Stored data entries:
§ §

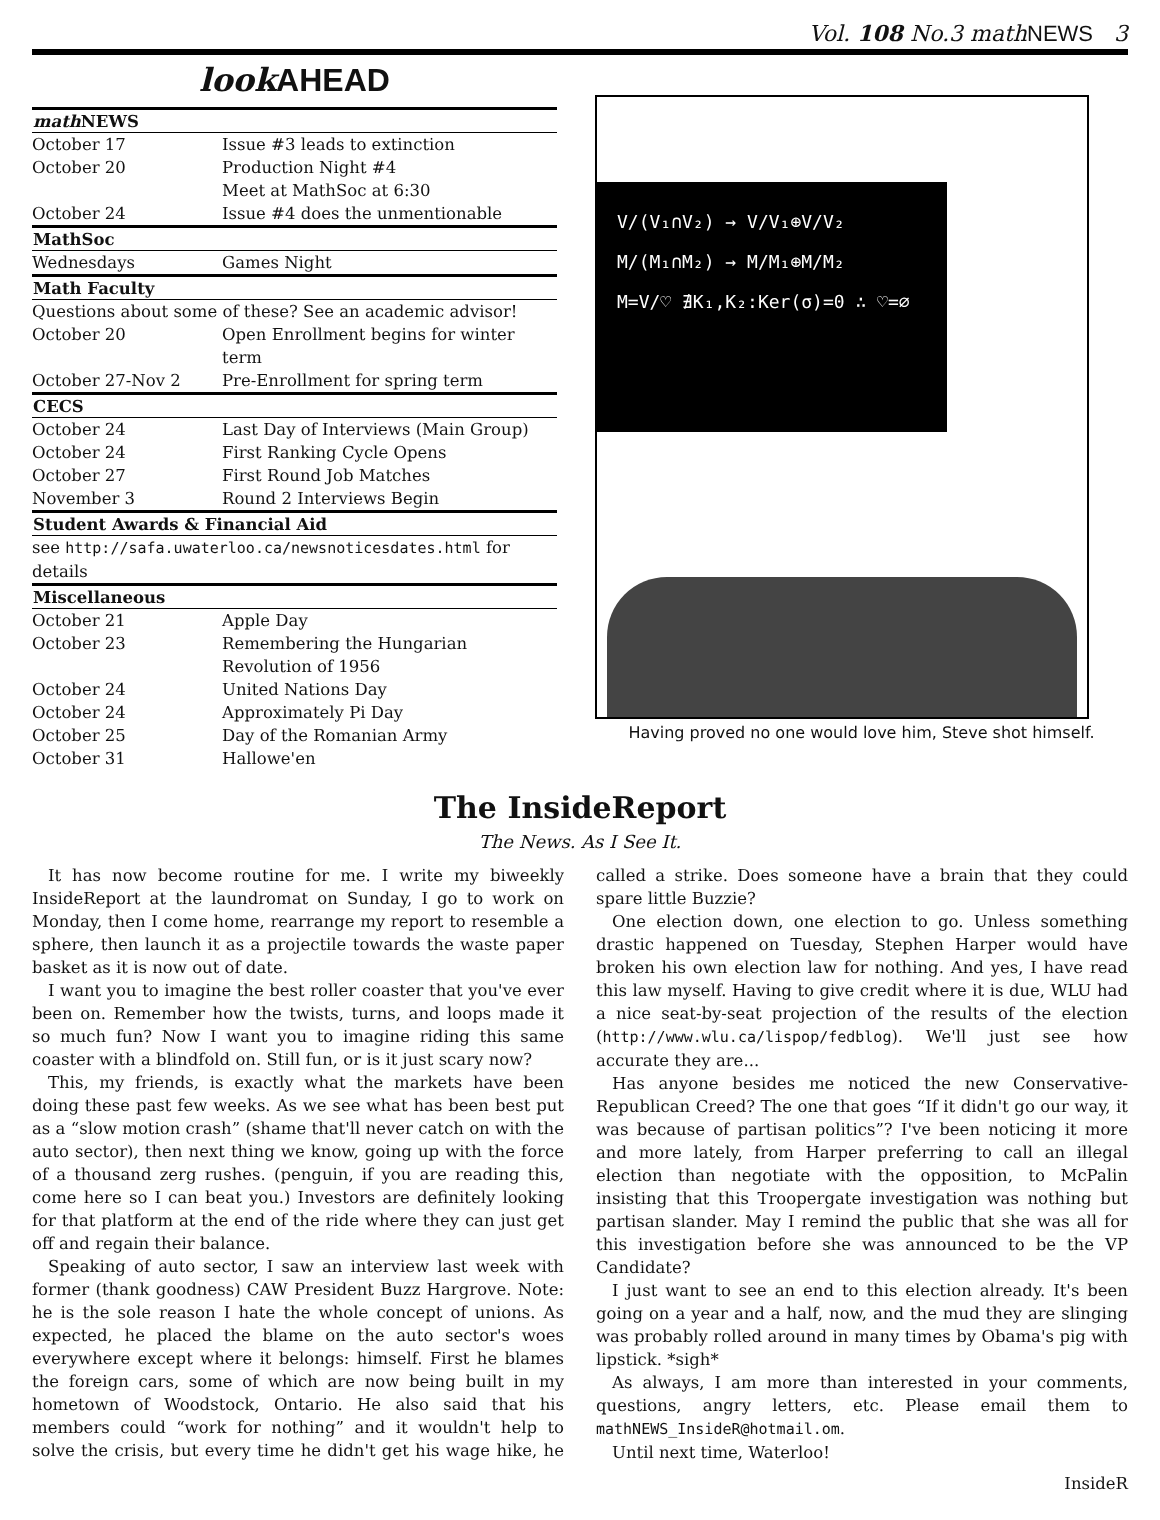Vol. 108 No.3 mathNEWS 3
look AHEAD
| math NEWS | |
| --- | --- |
| October 17 | Issue #3 leads to extinction |
| October 20 | Production Night #4 Meet at MathSoc at 6:30 |
| October 24 | Issue #4 does the unmentionable |
| MathSoc | |
| Wednesdays | Games Night |
| Math Faculty | |
| Questions about some of these? See an academic advisor! | |
| October 20 | Open Enrollment begins for winter term |
| October 27-Nov 2 | Pre-Enrollment for spring term |
| CECS | |
| October 24 | Last Day of Interviews (Main Group) |
| October 24 | First Ranking Cycle Opens |
| October 27 | First Round Job Matches |
| November 3 | Round 2 Interviews Begin |
| Student Awards & Financial Aid | |
| see http://safa.uwaterloo.ca/newsnoticesdates.html for details | |
| Miscellaneous | |
| October 21 | Apple Day |
| October 23 | Remembering the Hungarian Revolution of 1956 |
| October 24 | United Nations Day |
| October 24 | Approximately Pi Day |
| October 25 | Day of the Romanian Army |
| October 31 | Hallowe'en |
V/(V₁∩V₂) → V/V₁⊕V/V₂
M/(M₁∩M₂) → M/M₁⊕M/M₂
M=V/♡ ∄K₁,K₂:Ker(σ)=0 ∴ ♡=∅
Having proved no one would love him, Steve shot himself.
The InsideReport
The News. As I See It.
It has now become routine for me. I write my biweekly InsideReport at the laundromat on Sunday, I go to work on Monday, then I come home, rearrange my report to resemble a sphere, then launch it as a projectile towards the waste paper basket as it is now out of date.
I want you to imagine the best roller coaster that you've ever been on. Remember how the twists, turns, and loops made it so much fun? Now I want you to imagine riding this same coaster with a blindfold on. Still fun, or is it just scary now?
This, my friends, is exactly what the markets have been doing these past few weeks. As we see what has been best put as a “slow motion crash” (shame that'll never catch on with the auto sector), then next thing we know, going up with the force of a thousand zerg rushes. (penguin, if you are reading this, come here so I can beat you.) Investors are definitely looking for that platform at the end of the ride where they can just get off and regain their balance.
Speaking of auto sector, I saw an interview last week with former (thank goodness) CAW President Buzz Hargrove. Note: he is the sole reason I hate the whole concept of unions. As expected, he placed the blame on the auto sector's woes everywhere except where it belongs: himself. First he blames the foreign cars, some of which are now being built in my hometown of Woodstock, Ontario. He also said that his members could “work for nothing” and it wouldn't help to solve the crisis, but every time he didn't get his wage hike, he called a strike. Does someone have a brain that they could spare little Buzzie?
One election down, one election to go. Unless something drastic happened on Tuesday, Stephen Harper would have broken his own election law for nothing. And yes, I have read this law myself. Having to give credit where it is due, WLU had a nice seat-by-seat projection of the results of the election (http://www.wlu.ca/lispop/fedblog). We'll just see how accurate they are...
Has anyone besides me noticed the new Conservative-Republican Creed? The one that goes “If it didn't go our way, it was because of partisan politics”? I've been noticing it more and more lately, from Harper preferring to call an illegal election than negotiate with the opposition, to McPalin insisting that this Troopergate investigation was nothing but partisan slander. May I remind the public that she was all for this investigation before she was announced to be the VP Candidate?
I just want to see an end to this election already. It's been going on a year and a half, now, and the mud they are slinging was probably rolled around in many times by Obama's pig with lipstick. *sigh*
As always, I am more than interested in your comments, questions, angry letters, etc. Please email them to mathNEWS_InsideR@hotmail.om.
Until next time, Waterloo!
InsideR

§ §

● **WORK ORDER**: All of the data must be repeated exactly, except for the pictures.

● **ANSWER AREA**:
Vol. 108 No.3 mathNEWS 3
look AHEAD
| math NEWS | |
| --- | --- |
| October 17 | Issue #3 leads to extinction |
| October 20 | Production Night #4 Meet at MathSoc at 6:30 |
| October 24 | Issue #4 does the unmentionable |
| MathSoc | |
| Wednesdays | Games Night |
| Math Faculty | |
| Questions about some of these? See an academic advisor! | |
| October 20 | Open Enrollment begins for winter term |
| October 27-Nov 2 | Pre-Enrollment for spring term |
| CECS | |
| October 24 | Last Day of Interviews (Main Group) |
| October 24 | First Ranking Cycle Opens |
| October 27 | First Round Job Matches |
| November 3 | Round 2 Interviews Begin |
| Student Awards & Financial Aid | |
| see http://safa.uwaterloo.ca/newsnoticesdates.html for details | |
| Miscellaneous | |
| October 21 | Apple Day |
| October 23 | Remembering the Hungarian Revolution of 1956 |
| October 24 | United Nations Day |
| October 24 | Approximately Pi Day |
| October 25 | Day of the Romanian Army |
| October 31 | Hallowe'en |
V/(V₁∩V₂) → V/V₁⊕V/V₂
M/(M₁∩M₂) → M/M₁⊕M/M₂
M=V/♡ ∄K₁,K₂:Ker(σ)=0 ∴ ♡=∅
Having proved no one would love him, Steve shot himself.
The InsideReport
The News. As I See It.
It has now become routine for me. I write my biweekly InsideReport at the laundromat on Sunday, I go to work on Monday, then I come home, rearrange my report to resemble a sphere, then launch it as a projectile towards the waste paper basket as it is now out of date.
I want you to imagine the best roller coaster that you've ever been on. Remember how the twists, turns, and loops made it so much fun? Now I want you to imagine riding this same coaster with a blindfold on. Still fun, or is it just scary now?
This, my friends, is exactly what the markets have been doing these past few weeks. As we see what has been best put as a “slow motion crash” (shame that'll never catch on with the auto sector), then next thing we know, going up with the force of a thousand zerg rushes. (penguin, if you are reading this, come here so I can beat you.) Investors are definitely looking for that platform at the end of the ride where they can just get off and regain their balance.
Speaking of auto sector, I saw an interview last week with former (thank goodness) CAW President Buzz Hargrove. Note: he is the sole reason I hate the whole concept of unions. As expected, he placed the blame on the auto sector's woes everywhere except where it belongs: himself. First he blames the foreign cars, some of which are now being built in my hometown of Woodstock, Ontario. He also said that his members could “work for nothing” and it wouldn't help to solve the crisis, but every time he didn't get his wage hike, he called a strike. Does someone have a brain that they could spare little Buzzie?
One election down, one election to go. Unless something drastic happened on Tuesday, Stephen Harper would have broken his own election law for nothing. And yes, I have read this law myself. Having to give credit where it is due, WLU had a nice seat-by-seat projection of the results of the election (http://www.wlu.ca/lispop/fedblog). We'll just see how accurate they are...
Has anyone besides me noticed the new Conservative-Republican Creed? The one that goes “If it didn't go our way, it was because of partisan politics”? I've been noticing it more and more lately, from Harper preferring to call an illegal election than negotiate with the opposition, to McPalin insisting that this Troopergate investigation was nothing but partisan slander. May I remind the public that she was all for this investigation before she was announced to be the VP Candidate?
I just want to see an end to this election already. It's been going on a year and a half, now, and the mud they are slinging was probably rolled around in many times by Obama's pig with lipstick. *sigh*
As always, I am more than interested in your comments, questions, angry letters, etc. Please email them to mathNEWS_InsideR@hotmail.om.
Until next time, Waterloo!
InsideR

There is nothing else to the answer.